[EXERCISE PASSAGE]
☆ ☆ ☆ ☆

Chagrin:
adrian_h:
Chagrin:
The AVR chip itself can monitor its own battery voltage. You have to set the analogReference to INTERNAL (which is 1.1V) or use an external voltage reference such as a TL341 and then measure the battery voltage against that. Once your chip recognizes that the battery is low you can set it into a sleep mode, waking it periodically to blink your LED, etc. and that will be much simpler and more efficient than any external monitoring circuit.Isn't 1.1 V too low a voltage? Doesn't that mean that if the voltage goes above 1.1V that the value returned will just be maxed out at 1023?
Yes, that's correct; you would need to use a voltage divider to keep it under whatever your reference voltage is. Well, point being that you have to compare the battery voltage against some known reference. Leaving it as analogReference(DEFAULT) would be comparing it to itself.
There are a couple of different methods to allow a arduino to 'measure' it's own Vcc voltage. Perhaps the easiest is to just wire the shield's 3.3vdc pin to a unused analog input pin and use the resulting reading as a compensation value to compute what the internal Vcc reference (actually Avcc) must be.
Another method is to select the analog input mux to read it's internal 1.1vdc band-gap voltage directly and then 'reverse calculate' what the Avcc voltage must be.

☆ ☆ ☆ ☆

Extrinsic camera parameter data:
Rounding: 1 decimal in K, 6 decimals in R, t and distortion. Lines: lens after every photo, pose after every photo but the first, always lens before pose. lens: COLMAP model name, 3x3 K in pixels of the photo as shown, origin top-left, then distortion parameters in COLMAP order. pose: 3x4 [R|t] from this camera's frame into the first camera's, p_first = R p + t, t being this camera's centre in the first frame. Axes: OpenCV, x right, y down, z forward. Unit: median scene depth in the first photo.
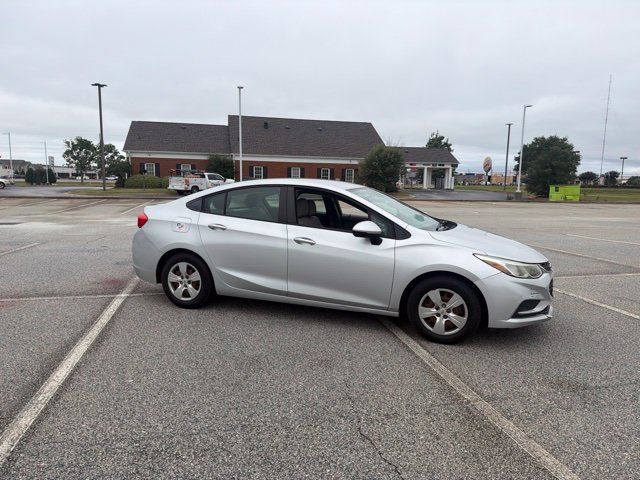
lens RADIAL K [[448.9, 0, 322.6], [0, 448.9, 245.8], [0, 0, 1]] dist [0.047285, -0.059403]
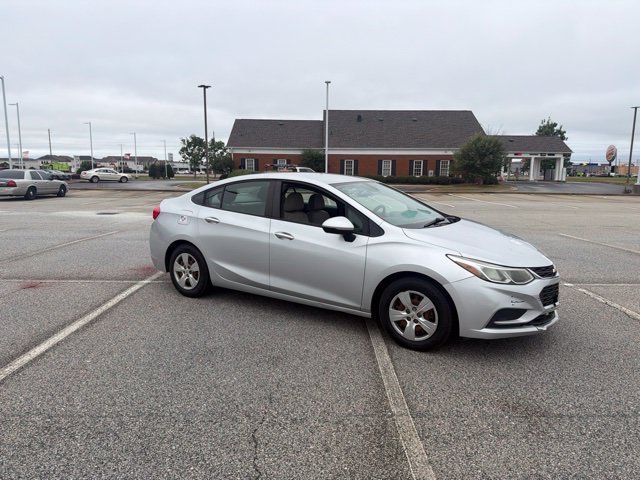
lens RADIAL K [[448.9, 0, 320.1], [0, 448.9, 240.4], [0, 0, 1]] dist [0.047285, -0.059403]
pose [[0.974290, 0.026075, -0.223783, 0.252758], [-0.025179, 0.999659, 0.006858, -0.009094], [0.223886, -0.001047, 0.974615, 0.048225]]
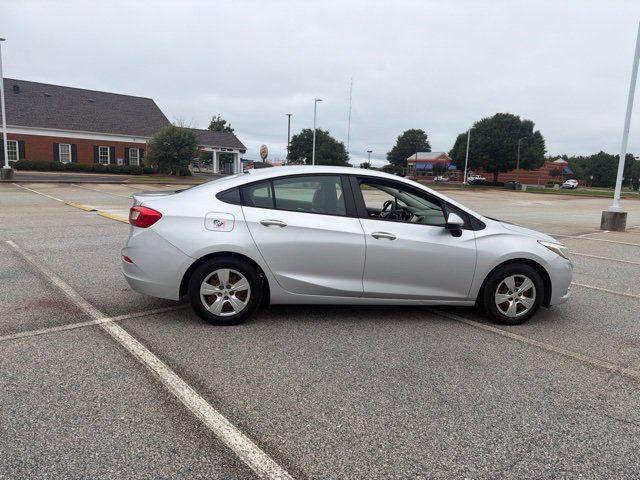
lens RADIAL K [[448.9, 0, 324.4], [0, 448.9, 248.5], [0, 0, 1]] dist [0.047285, -0.059403]
pose [[0.877285, -0.057836, 0.476473, -0.576737], [0.038845, 0.998012, 0.049621, -0.034544], [-0.478396, -0.025024, 0.877788, 0.239358]]
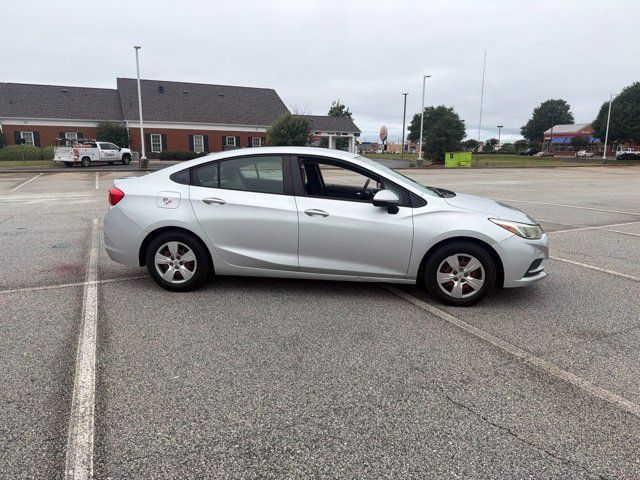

☆ ☆ ☆ ☆

[ACTIONS TO TAKE]
**1.** From the battery-voltage thread, list every word of two or more letters that is written entirely in capital letters and contains no digits.
**2.** Reproduce the part of the battery-voltage thread that starts with "There are a" and goes on through "Avcc) must be.".
The material has no connection to the battery-voltage thread.

[EXPECTED OUTPUTS]
**1.** AVR, INTERNAL, LED, DEFAULT

**2.**
There are a couple of different methods to allow a arduino to 'measure' it's own Vcc voltage. Perhaps the easiest is to just wire the shield's 3.3vdc pin to a unused analog input pin and use the resulting reading as a compensation value to compute what the internal Vcc reference (actually Avcc) must be.